"Your essay must be at least X words" has always been an impediment to truly good writing skills, but now it's just worthless.
The way I explained it when I taught English 101 to first-year university students: any substantive question can generate an answer of a paragraph or a life's work; in this assignment I expect you to go into this much depth. Of course, good expository writing is as to-the-point as possible, so the first hurdle for most students was eliminating the juvenile trick of padding out their prose with waffle to meet an arbitrary word-count. Giving a word-count to an AI seems (currently) to activate the same behavior. I've not yet seen an AI text that's better writing than a college freshman could be expected to produce.
> Of course, good expository writing is as to-the-point as possible, so the first hurdle for most students was eliminating the juvenile trick of padding out their prose with waffle to meet an arbitrary word-count.
This is the most beautiful sentence I’ve read today.
Problem is, I doubt many people overcome this hurdle - that "juvenile trick" is pretty much the defining quality of articles and books we consume.
Indeed. We need better English teachers. :-)
We won't get them unless we appreciate both teaching and the Humanities more than we do. I was good, but by no means the best (75th percentile, maybe?). I loved doing it, but changed careers to IT because I'd never have been able to support a family on what I was paid.
A culture which pays teachers poorly, treats them with disrespect ("those who can do..."), and relentlessly emphasizes STEM, STEM, STEM is one that's slowly killing itself, no matter how much shiny tech at inflated valuations it turns out.
I don't know how it is elsewhere, but where I grew up we had minimum word limits on pretty much all essays. Doesn't matter if you can say what you want to say in 6 sentences, you need 4000 words or 2 pages or whatever metric they use
Oh, of course. Length requirements are important, for the reasons I explained up-thread. However, if teachers accept any old thing ("padding") to reach the count, then that metric is arbitrary, which (justifiably!) makes students cynical.
If a student can say all that they want to say in six sentences then they need to learn more about the topic, and / or think through their opinions more deeply. Teachers who do not take that next step are bad teachers, because they are neither modeling nor encouraging critical thinking.
In some places the majority of teachers are themselves incapable of critical thinking, because those who are leave the profession (or the locale) for the reasons in my comment above.

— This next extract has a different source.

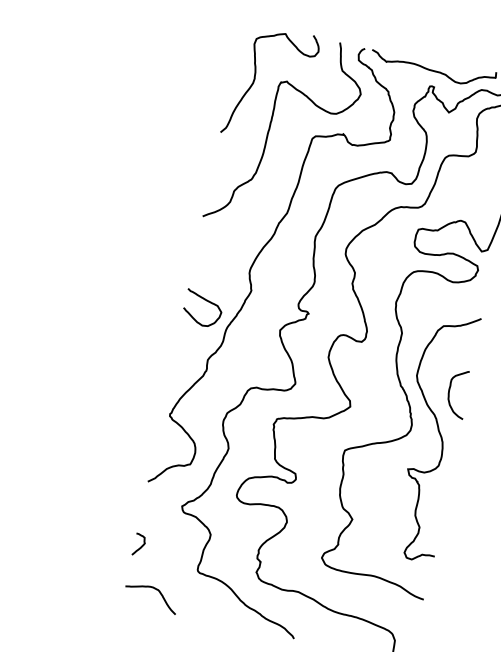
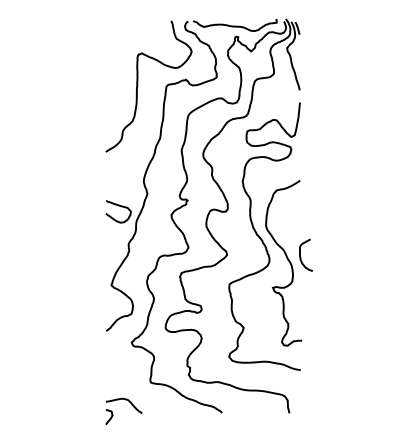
curve: (255, 81) -> (121, 57), removed
curve: (449, 390) -> (300, 254), moved
curve: (141, 545) -> (110, 417), moved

[Edit to add]: Please note that I say bad teachers, not bad people. Same goes for students / citizens, as well. The ability to think critically is not a determinate of moral worth, and in some ways and some cases might be anti-correlated.
Wish my high school English teachers had taught that. I remember fluffing essays to get to a minimum
College admissions essays on the other hand had the opposite problem - answering a big question in 500 words. Each sentence needed to pack a punch.
Don't get me started on college admissions essays. Rich kids pay other people to write them. Poor kids don't understand the class-markers they're expected to include. If AI consigns them to the dustbin of history it might be the first unalloyed good that tech ever does.
Clarification: "that tech" meaning the direct antecedent: "[AI] tech", not tech in general. I'm a Humanities guy, not an idiot. :-)
One of my favorite Mark Twain quotes comes from one of his correspondences: 'My apologies for such a long letter, I hadn't the time to write a short one.'
Probably not by Twain, but still a good quote. https://quoteinvestigator.com/2012/04/28/shorter-letter/
I never had that requirement outside the first years of school- where it’s more about writing practice than writing actual essays. After it was always “must be below X pages”
X words is supposed to be a proxy for do enough research that you have something to say with depth. A history of the world in 15 minutes better cover enough ground to be worth 15 minutes - as opposed to 1 minute and then filler words. Of course filler is something everyone who writes such a thing and comes up a few words short does - but you are supposed to go find something more to say.
I eventually flipped from moaning about word count minimums to whining about conference page limits but it took a long, long time- well into grad school. The change came when I finally had something to say.
When I was a lazy kid, and there was a requirement to fill a number of lines/pages, I'd just write with bigger letters.